A flavorful and protein-packed lentil dish, Dal Tadka is prepared by tempering boiled lentils with aromatic spices such as mustard seeds, curry leaves, and garlic. This vegan version skips dairy ingredients while maintaining the dish's rich and savory taste.

Cooking Method
Cuisine
Courses
Difficulty Beginner
Time
Prep Time: 10 mins Cook Time: 25 mins Total Time: 35 mins
Servings 1
Calories 200
Best Season All Year
Ingredients
    For Dal
  • 1 cup yellow lentils (toor dal)
  • 2 water
  • 1/2 teaspoon turmeric powder
  • Salt to taste
  • For Tadka (Tempering)
  • 2 tablespoons vegetable oil
  • 1 teaspoon mustard seeds
  • 1 teaspoon cumin seeds
  • 2 garlic cloves, minced
  • 2 dried red chilies
  • 1/2 teaspoon red chili powder
  • 12 fresh curry leaves
  • 1 onion, finely chopped
  • 1 tomato, finely chopped
  • Fresh coriander leaves for garnish
Instructions
  1. Wash the lentils thoroughly and pressure-cook them with turmeric, water, and salt until soft and mushy. (Alternatively, boil in a pot until tender.)

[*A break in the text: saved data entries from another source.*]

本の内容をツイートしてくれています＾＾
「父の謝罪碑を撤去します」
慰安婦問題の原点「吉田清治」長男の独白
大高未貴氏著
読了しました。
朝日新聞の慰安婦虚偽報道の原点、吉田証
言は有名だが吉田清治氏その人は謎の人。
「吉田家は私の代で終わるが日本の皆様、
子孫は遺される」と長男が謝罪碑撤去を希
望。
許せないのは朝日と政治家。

  2. Mash the cooked dal lightly and set aside.
  3. Heat oil in a pan over medium heat.
  4. Add mustard seeds and cumin seeds; let them crackle.
  5. Add minced garlic, dried red chilies, and curry leaves; sauté until fragrant.
  6. Add chopped onion and cook until golden brown.
  7. Stir in chopped tomato and cook until soft.
  8. Add red chili powder and mix well.
  9. Pour the cooked dal into the pan with the tadka.
  10. Simmer for 5-7 minutes, adjusting salt as needed.
  11. Garnish with fresh coriander leaves.
Note
  • Adjust spice levels to your taste.
  • You can add a squeeze of lemon for tanginess.
  • Pairs well with steamed rice or roti.